### EXERCISE DESCRIPTION
Reproduce the listing verbatim, from its first line through the line containing "Наш Telegram с морем позитива!", with both ends included.

BEGIN DATA RECORDS

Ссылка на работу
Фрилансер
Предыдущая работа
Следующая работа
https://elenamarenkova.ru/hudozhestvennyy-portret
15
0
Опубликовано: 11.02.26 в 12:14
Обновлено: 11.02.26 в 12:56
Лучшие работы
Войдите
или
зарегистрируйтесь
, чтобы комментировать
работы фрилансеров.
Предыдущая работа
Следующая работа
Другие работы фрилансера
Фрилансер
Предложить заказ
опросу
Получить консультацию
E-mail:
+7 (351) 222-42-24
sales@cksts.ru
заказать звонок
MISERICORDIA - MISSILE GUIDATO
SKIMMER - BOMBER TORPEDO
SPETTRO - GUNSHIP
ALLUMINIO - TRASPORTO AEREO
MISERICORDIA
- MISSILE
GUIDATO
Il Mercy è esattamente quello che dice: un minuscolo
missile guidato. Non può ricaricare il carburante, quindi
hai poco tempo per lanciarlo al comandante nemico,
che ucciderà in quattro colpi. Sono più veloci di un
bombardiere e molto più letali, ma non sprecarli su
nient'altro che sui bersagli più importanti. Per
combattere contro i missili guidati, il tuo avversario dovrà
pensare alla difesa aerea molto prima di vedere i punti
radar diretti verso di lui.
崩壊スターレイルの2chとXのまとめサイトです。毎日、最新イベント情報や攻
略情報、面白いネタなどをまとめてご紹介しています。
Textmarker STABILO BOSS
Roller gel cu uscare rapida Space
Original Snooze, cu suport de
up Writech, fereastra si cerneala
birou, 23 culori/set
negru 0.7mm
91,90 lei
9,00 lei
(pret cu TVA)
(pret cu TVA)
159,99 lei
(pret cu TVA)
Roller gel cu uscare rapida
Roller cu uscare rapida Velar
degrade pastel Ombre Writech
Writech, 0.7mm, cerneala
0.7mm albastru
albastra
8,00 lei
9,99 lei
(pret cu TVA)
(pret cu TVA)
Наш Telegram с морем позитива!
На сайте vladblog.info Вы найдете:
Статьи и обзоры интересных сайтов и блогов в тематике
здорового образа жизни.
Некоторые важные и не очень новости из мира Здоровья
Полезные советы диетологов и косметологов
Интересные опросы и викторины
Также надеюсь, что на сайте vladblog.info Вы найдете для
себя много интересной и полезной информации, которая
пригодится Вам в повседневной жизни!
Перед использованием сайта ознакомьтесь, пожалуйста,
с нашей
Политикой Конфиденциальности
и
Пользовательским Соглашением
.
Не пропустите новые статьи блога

END DATA RECORDS

### SOLUTION
Ссылка на работу
Фрилансер
Предыдущая работа
Следующая работа
https://elenamarenkova.ru/hudozhestvennyy-portret
15
0
Опубликовано: 11.02.26 в 12:14
Обновлено: 11.02.26 в 12:56
Лучшие работы
Войдите
или
зарегистрируйтесь
, чтобы комментировать
работы фрилансеров.
Предыдущая работа
Следующая работа
Другие работы фрилансера
Фрилансер
Предложить заказ
опросу
Получить консультацию
E-mail:
+7 (351) 222-42-24
sales@cksts.ru
заказать звонок
MISERICORDIA - MISSILE GUIDATO
SKIMMER - BOMBER TORPEDO
SPETTRO - GUNSHIP
ALLUMINIO - TRASPORTO AEREO
MISERICORDIA
- MISSILE
GUIDATO
Il Mercy è esattamente quello che dice: un minuscolo
missile guidato. Non può ricaricare il carburante, quindi
hai poco tempo per lanciarlo al comandante nemico,
che ucciderà in quattro colpi. Sono più veloci di un
bombardiere e molto più letali, ma non sprecarli su
nient'altro che sui bersagli più importanti. Per
combattere contro i missili guidati, il tuo avversario dovrà
pensare alla difesa aerea molto prima di vedere i punti
radar diretti verso di lui.
崩壊スターレイルの2chとXのまとめサイトです。毎日、最新イベント情報や攻
略情報、面白いネタなどをまとめてご紹介しています。
Textmarker STABILO BOSS
Roller gel cu uscare rapida Space
Original Snooze, cu suport de
up Writech, fereastra si cerneala
birou, 23 culori/set
negru 0.7mm
91,90 lei
9,00 lei
(pret cu TVA)
(pret cu TVA)
159,99 lei
(pret cu TVA)
Roller gel cu uscare rapida
Roller cu uscare rapida Velar
degrade pastel Ombre Writech
Writech, 0.7mm, cerneala
0.7mm albastru
albastra
8,00 lei
9,99 lei
(pret cu TVA)
(pret cu TVA)
Наш Telegram с морем позитива!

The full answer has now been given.